CHAPEL HILL, N.C. -- They had the ZOOperstars performing at the North Carolina-Virginia game Friday night. Maybe you've seen them. They are inflatable mascots, and these were animals representing sports stars. Of course, here in the Tar Heels' home, two of the ZOOperstars on hand were a giant rodent named Mia Hammster and a big fish named Mackerel Jordan.
The inflatable-fish version of MJ has a little skit for a timeout in which he pretends to eat somebody from the other team -- in this case, a guy in an orange shirt acting the part of a Virginia staff member. Then, Mackerel "coughs" up the victim's clothes.
And guess what? Of all the gyms and minor-league ballparks where the inflatables surely have done that bit of vaudeville, it couldn't have been more appropriate than it was Friday at the Smith Center.
Because there's no better way to describe what the Tar Heels did to the Cavaliers: They chewed them up and spit them out. Who was expecting that?
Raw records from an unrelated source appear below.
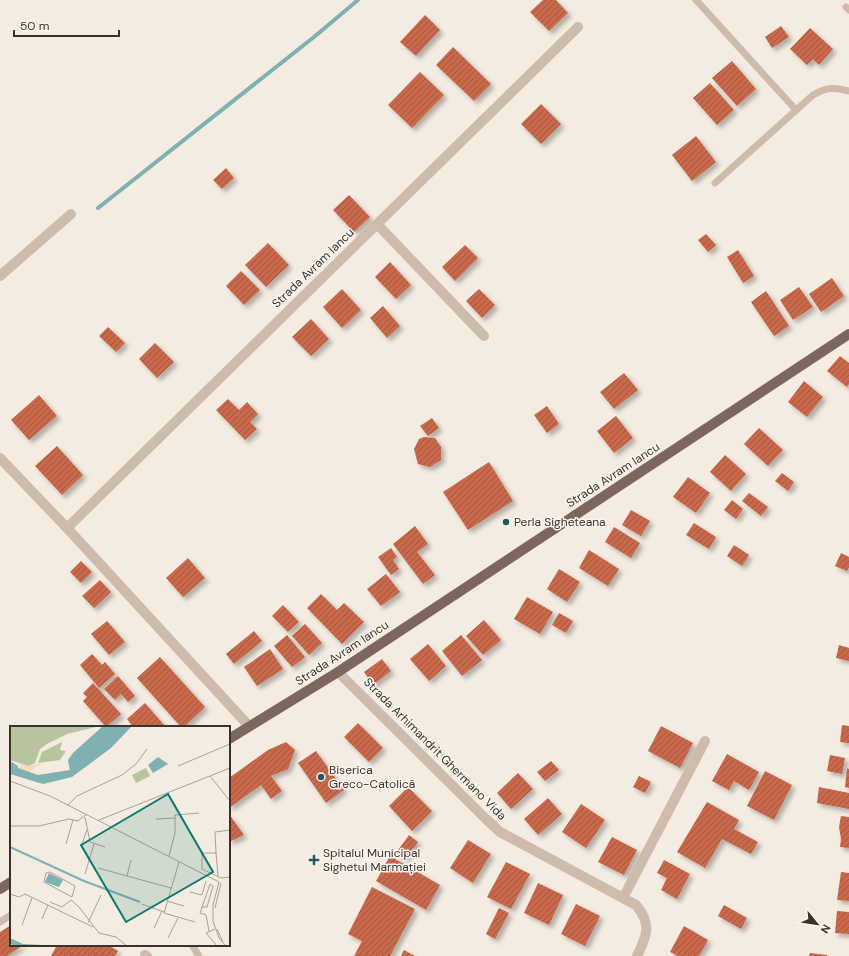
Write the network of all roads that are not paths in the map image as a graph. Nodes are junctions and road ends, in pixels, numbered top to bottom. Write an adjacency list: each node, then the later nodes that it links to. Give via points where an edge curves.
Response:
1 (696, 0): 4 (lane)
2 (578, 27): 7 (street, Strada Avram Iancu)
3 (849, 92): 4 (lane, via 825,89 813,95)
4 (796, 110): 5 (lane)
5 (715, 183)
6 (71, 214): 8 (street)
7 (377, 224): 10 (street); 12 (street, Strada Avram Iancu)
8 (0, 276)
9 (849, 334): 13 (main road, Strada Avram Iancu)
10 (484, 336)
11 (0, 458): 12 (street)
12 (67, 528): 14 (street)
13 (338, 672): 14 (main road, Strada Avram Iancu); 19 (street, Strada Arhimandrit Ghermano Vida, via 500,832)
14 (249, 726): 15 (main road, Strada Avram Iancu)
15 (230, 738)
16 (705, 741): 19 (street)
17 (10, 883): 18 (main road)
18 (0, 889)
19 (623, 898): 24 (street, Strada Arhimandrit Ghermano Vida, via 636,905 647,922 647,932)
20 (10, 916): 21 (lane)
21 (0, 922)
22 (193, 946): 23 (lane)
23 (199, 956)
24 (637, 956)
Anticipating a Tar Heel victory was one thing. UNC came in undefeated and ranked No. 2 and had won its last 12 meetings with UVa. But a 103-74 win? More points than Carolina has ever scored against Virginia? Wasn't this supposed to be the "danger" game that could derail the Tar Heels' chance to be unbeaten entering Big Monday (ESPN2, 7 p.m. ET) against top-ranked Connecticut?
"You could definitely feel the energy -- an energy we probably haven't felt in the last couple of games," said senior Rashanda McCants, who led UNC with 23 points. "It kind of motivates you, and the way it feels now, you want that feeling every game."
In the Tar Heels' first two ACC games, they didn't look sharp. They struggled against Clemson, winning by just nine points, and struggled even more against NC State, going to overtime before winning by nine again.
What happened between that game with the Wolfpack on Sunday and Friday's demolition of No. 12 Virginia?
"Practice has just been getting more and more intense," McCants said, "and it's been preparing us for these games."
Also, coach Sylvia Hatchell, pulling from what she called her motivational "bag of tricks," brought in a Tar Heel legend -- no, not Mackerel Jordan -- to talk to her team. Hatchell went really old-school: Lenny Rosenbluth.
Before he came in, Hatchell pointed to his jersey in the rafters, telling them about how he was an All-American for UNC, a star on the 1957 national championship team. Then Rosenbluth spoke to these youngsters -- and they listened.
"He talked about heart, how much passion they had, how they knew each other as a team," McCants said. "How with rebounding, you were always going in, you were never a spectator. I really took notes on that."
Friday, the Tar Heels -- after an initial Virginia surge to start the game -- settled in and did all the things Rosenbluth had spoken of: They communicated, shared the basketball, went hard to the boards.
It was the kind of effort they will need against UConn, but it meant more than an effective tune-up for the top-ranked team. Win or lose Monday, the Tar Heels' victory over Virginia was important because of what it means in the ACC race. And potentially how it helps UNC build toward an assignment to the Raleigh Regional in the NCAA tournament.
"Every game in the ACC can make a difference," Hatchell said. "And I still think Virginia could come back and beat anybody in the country."
The Cavs had that shell-shocked look Friday, though, because they certainly thought they were ready to compete with Carolina.
Monica Wright had 24 points, Lyndra Littles 21 and Aisha Mohammed 13. But UVa's trouble at point guard -- Sharnee Zoll graduated, and Paulisha Kellum suffered a torn ACL before the season -- showed in how the Cavs became increasingly disorganized offensively against Carolina.
"I thought we played a good 10 minutes," UVa coach Debbie Ryan said. "From that point on, we weren't running offense, and I wasn't getting much point guard play by the end of the first half.
"That's what we spent most of halftime talking about. And then we got no defense at the beginning of the second half, which was when the game was pushed out of reach. You have to give Carolina credit. … They got lots of scoring from lots of people."
Besides McCants, four other Heels scored in double figures: Chay Shegog (17), Italee Lucas (16), Cetera DeGraffenreid (14) and Jessica Breland (11). UNC made nine 3-pointers and outrebounded UVa 51-43.
Of course, against UConn, the Tar Heels will face extremely good point guard play, they won't see any defensive lapses, and they will go against a team as tenacious on the boards as they are.
Facing the offensive skill of players such as Wright and Littles is good preparation for UConn, but things have to be just as sharp (or sharper) if UNC is to have a shot to beat the Huskies.
Still, they couldn't have asked for anything better in preparation for their Big Monday showdown. And watching the Tar Heels hang 103 points on a legitimately good opponent is the kind of basketball that even the "real" Mackerel Jordan would have eaten up.